Reviewed by Joe Hartlaub
5.0 out of 5 stars A Hard-Boiled PI For Our Times 19 April 2017
By David P. Nemeth - Published on
Format: Kindle Edition
On one of my visits to Miami, I witnessed someone switch without hesitation from Yiddish to English to Spanish. Though New York City might pride itself as the melting pot, Miami lives it each and every day. Alex Segura’s Dangerous Ends (Polis Book) gets much of its vibrancy and life from Miami’s internacional.

Dangerous Ends opens as Batista’s Cuba crumbles in 1959. Diego Fernandez sits in his home office, his family is on the run to safety, his friends are being slaughtered, and the Cuba Fernandez loves is being destroyed. Then in walks a delegate from Castro’s regime with a job offer: acceptance would be the antithesis of Diego’s life and rejection means certain death. Diego stubbornly sticks with his principles.

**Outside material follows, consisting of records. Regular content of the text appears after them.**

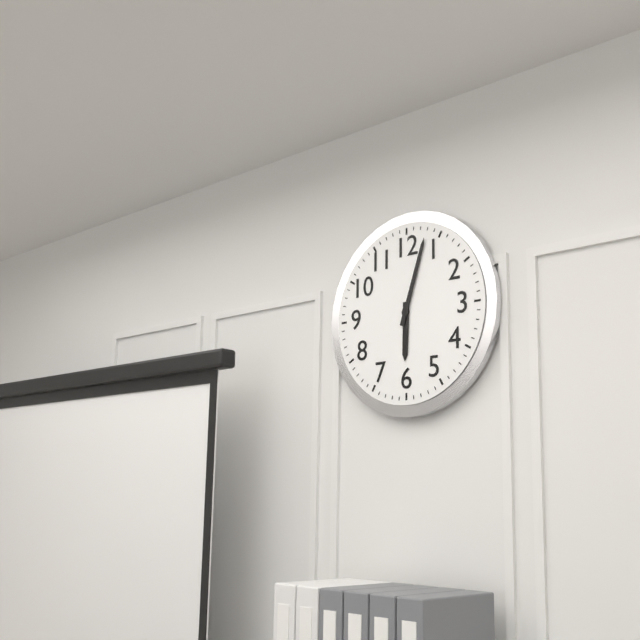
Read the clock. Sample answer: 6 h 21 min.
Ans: 6 h 03 min
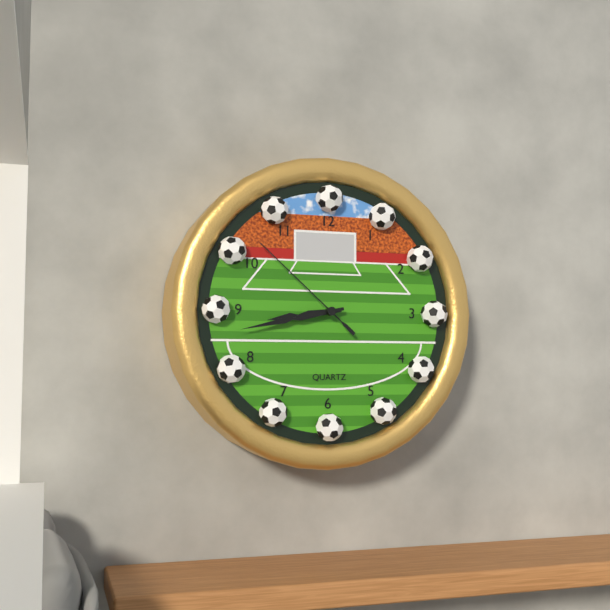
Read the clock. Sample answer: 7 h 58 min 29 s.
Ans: 8 h 43 min 52 s
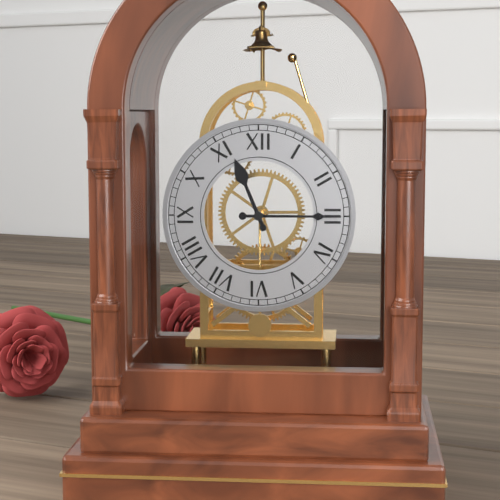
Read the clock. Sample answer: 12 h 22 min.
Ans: 11 h 15 min
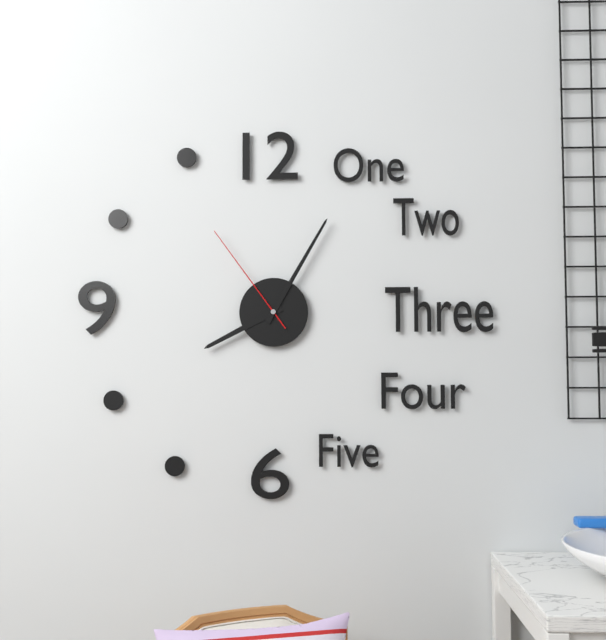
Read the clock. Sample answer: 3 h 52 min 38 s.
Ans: 8 h 05 min 54 s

Segura then brings us to present day Miami where we meet private investigator Pete Fernandez, who is also the grandson of Diego. Pete is finishing up his surveillance on a cheating husband but before he headed back home, he knew he needed the money shot — so to speak —, “It was Pete’s job to make these things airtight.” As a private investigator, Pete Fernandez enjoys the monotony of “chasing deadbeat dads for child support money and snagging people on insurance fraud,” but when the opportunity comes up to help his friend and free-lance journalist, Kathy Bentley, investigate the ten-year-old case of a wife-killing narcotics cop, Fernandez cannot say no.

There are a lot of moving parts within Dangerous Ends, but Segura never confuses us with a jumbled cast of characters or drown the reader in new and contrary information as what happens with lesser writers; he’s got it locked down. One of the other pleasures of reading Dangerous Ends is Segura’s mastery at writing little scenes that bask in their truth. Here is Pete Fernandez at a Waffle House.

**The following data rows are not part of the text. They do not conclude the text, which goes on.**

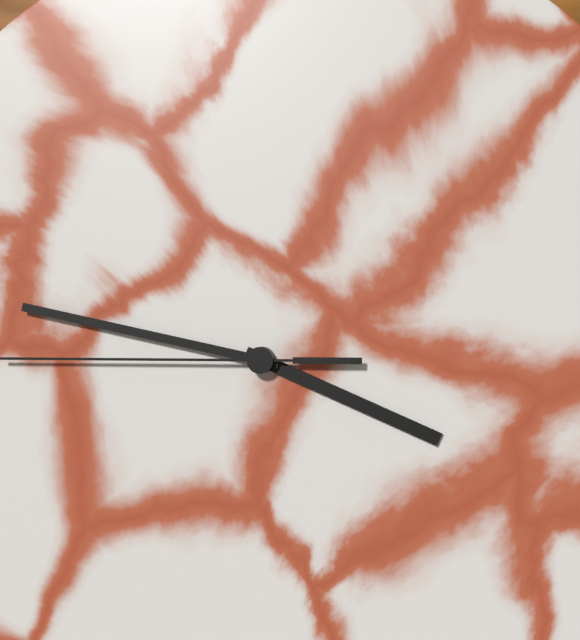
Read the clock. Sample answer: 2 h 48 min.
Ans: 3 h 47 min
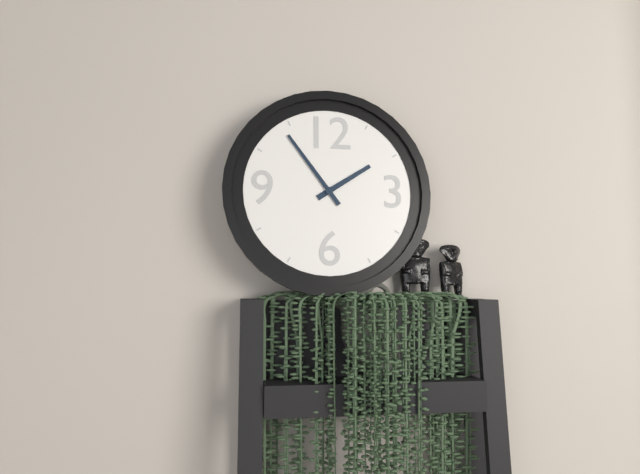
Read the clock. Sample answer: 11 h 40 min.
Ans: 1 h 54 min
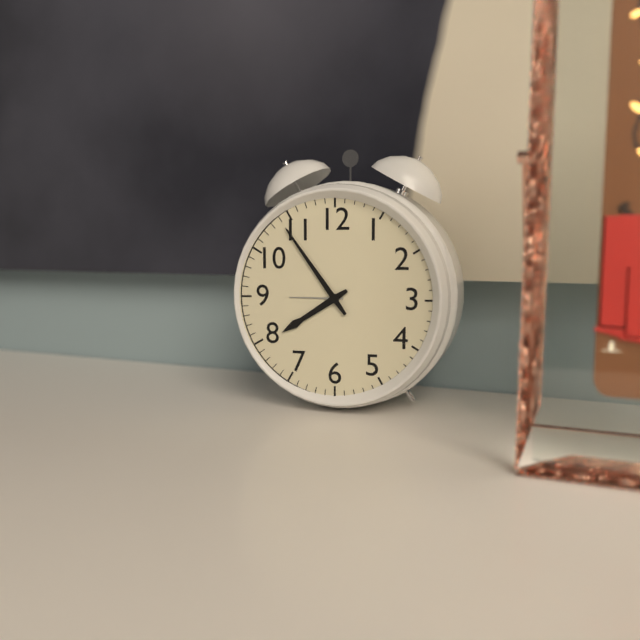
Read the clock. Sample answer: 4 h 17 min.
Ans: 7 h 54 min
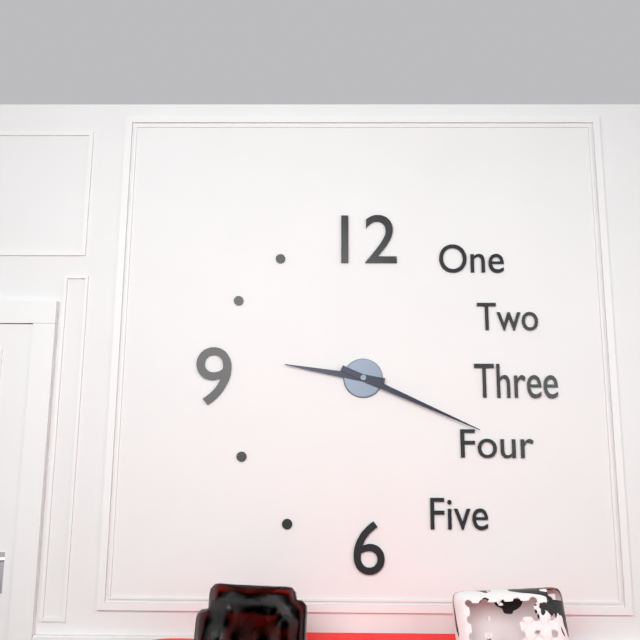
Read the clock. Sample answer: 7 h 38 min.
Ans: 9 h 19 min
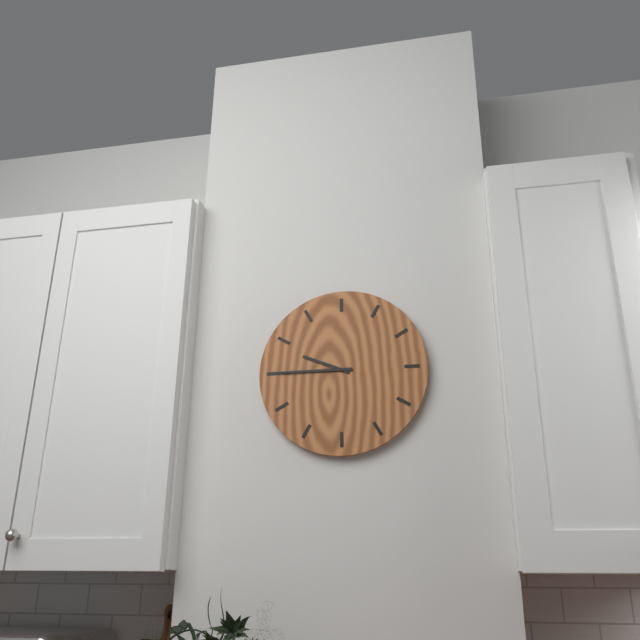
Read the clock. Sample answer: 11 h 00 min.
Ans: 9 h 45 min
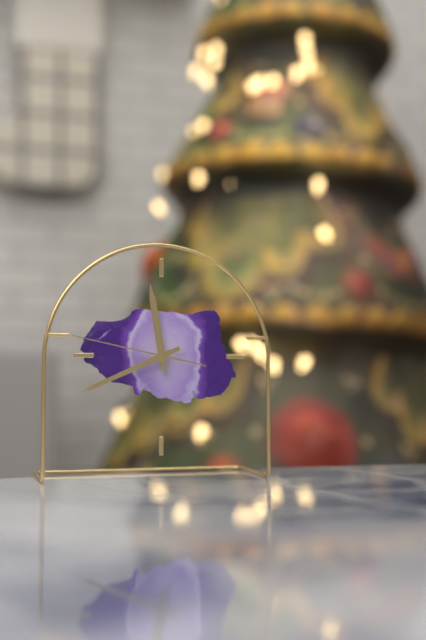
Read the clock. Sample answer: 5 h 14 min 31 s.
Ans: 11 h 41 min 47 s
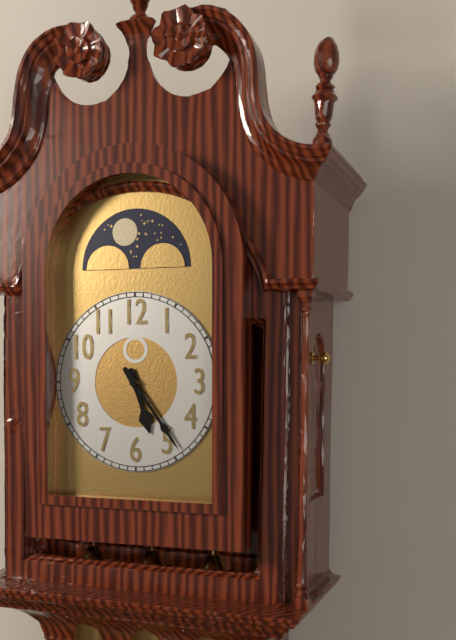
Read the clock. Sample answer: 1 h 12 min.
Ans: 5 h 24 min
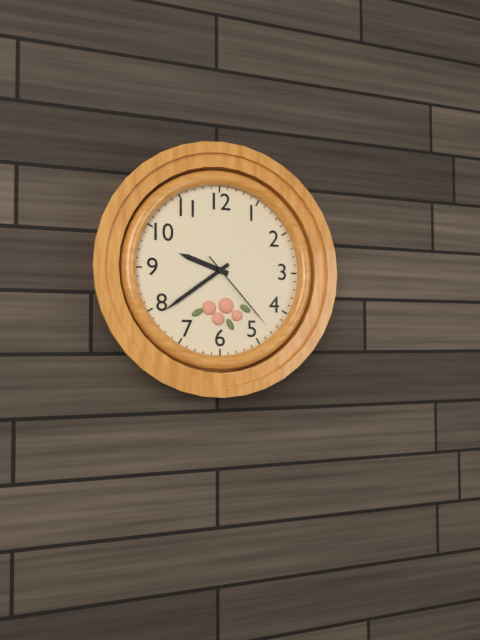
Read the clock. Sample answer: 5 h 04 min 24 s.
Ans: 9 h 39 min 23 s
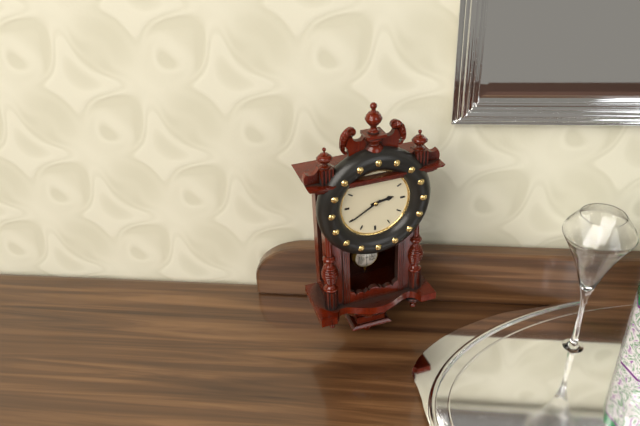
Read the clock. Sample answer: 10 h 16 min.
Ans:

"The door jangled as he opened it and walked into the restaurant. The bright lights coated the place’s yellow and brown décor, giving the space a grimy, painted-on feeling. He took a seat at the counter and nodded as the waitress handed him a sticky plastic menu. Like most nights, the place was empty, except for a group of teenagers plotting their evening and an elderly couple sitting by the windows facing the expressway, finishing their dinner. The faint sound of the Eagles filtered through the overhead speakers, the bland, finger-picky ballad spreading over the evening like lukewarm gravy that needed a bit more salt. He motioned for the waitress, a woman in her late forties named Ruth. She had kind eyes and a cigarette-coated voice that made Pete feel at home, even here in the middle of nowhere. She nodded and walked over.

He didn’t need a menu. He didn’t even need to say his order, but the ritual was part of the pleasure of coming here.

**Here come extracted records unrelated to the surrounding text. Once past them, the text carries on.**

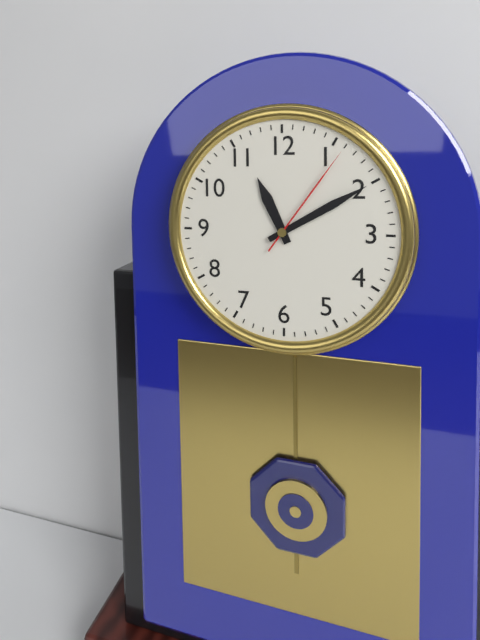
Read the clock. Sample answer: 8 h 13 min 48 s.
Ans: 11 h 10 min 06 s
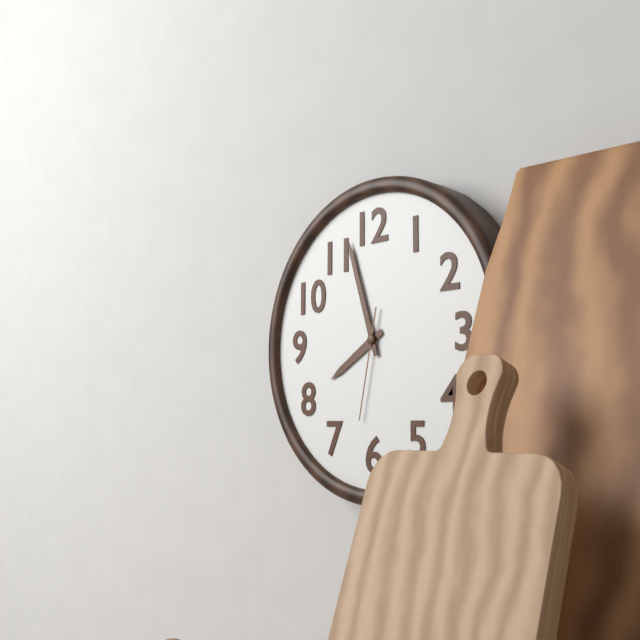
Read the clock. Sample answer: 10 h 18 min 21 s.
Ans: 7 h 57 min 32 s
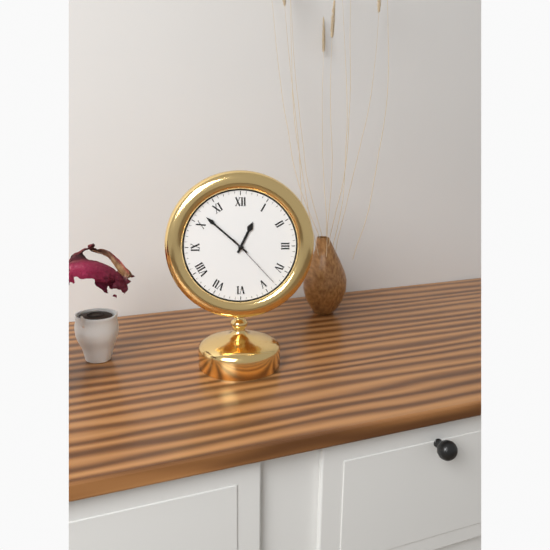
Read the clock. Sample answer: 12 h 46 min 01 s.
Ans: 12 h 52 min 23 s
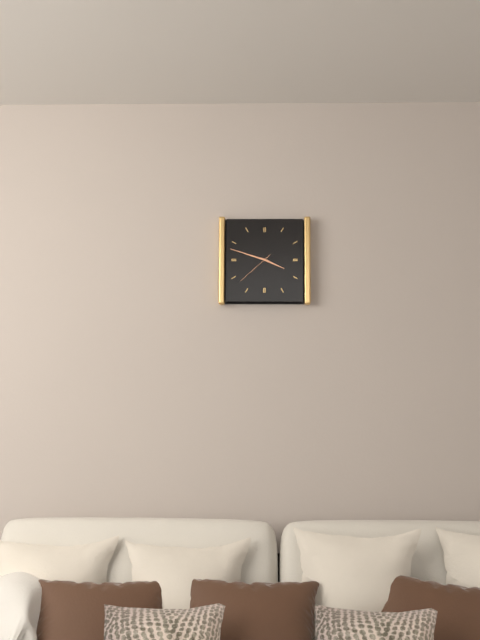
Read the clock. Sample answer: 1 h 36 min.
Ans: 3 h 48 min
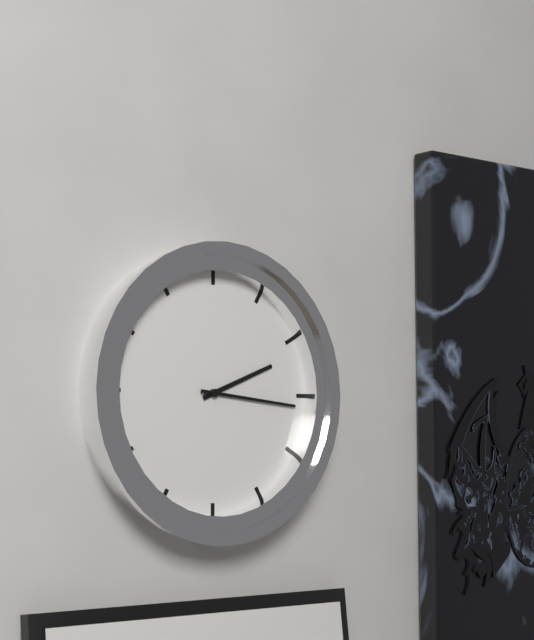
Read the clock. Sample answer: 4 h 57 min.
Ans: 2 h 16 min
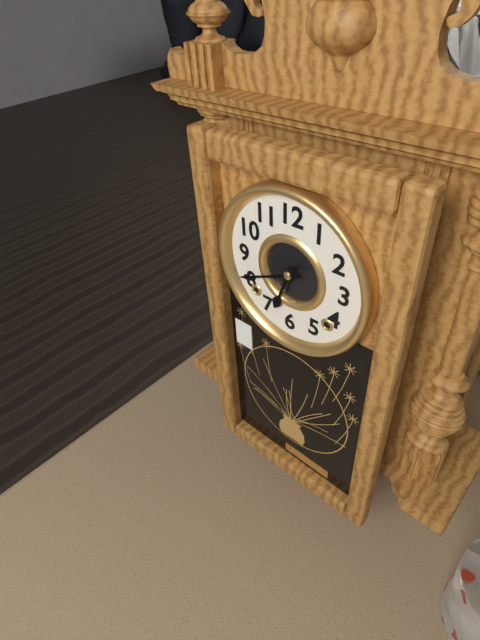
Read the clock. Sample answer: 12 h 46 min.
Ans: 6 h 41 min
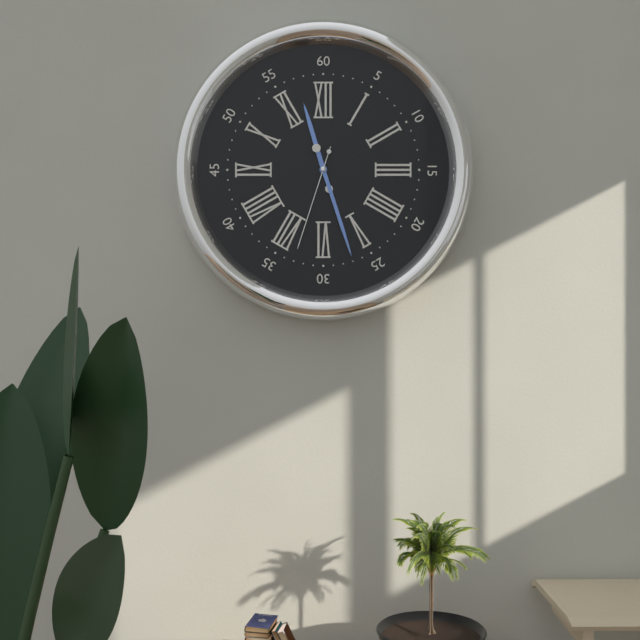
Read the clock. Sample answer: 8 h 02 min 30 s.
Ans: 11 h 27 min 33 s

“Hey, hon,” she said. “How’s your night going?”

“So far,” Pete said, “not bad.”

“You look tired,” she said, pulling her notebook from her apron and clicking her pen.

“If you’re perpetually tired, is that a thing?”

“It’s the kind of thing you cure with either coffee, sleep, cocaine, or a doctor’s prescription,” she said. “What’ll it be?”

“Just two scrambled eggs and a side of home fries.”

Ruth smiled and moved toward the kitchen."

But what makes Dangerous Ends really succeed is Segura’s central character, Pete Fernandez. Like his fictional hard-boiled detective predecessors, Fernandez is broken, but unlike them, he is deliberately on the mend. Fernandez might slip in his journey through sobriety, but he isn’t going to fail by ignoring his mistakes either. Fernandez is not some sort of hippie-feel-good-crystal-wearing-self-help-new-millennium guy, he’s just not dumb, though he makes his share of stupid mistakes which just makes him a character who exists off the pages as well as on.

Dangerous Ends is the third in the Pete Fernandez books and the first that I have read. Though I caught spoilers from the earlier works, Segura’s writing is good enough for me to go back and enjoy the earlier books in the Fernandez universe, spoilers be damned.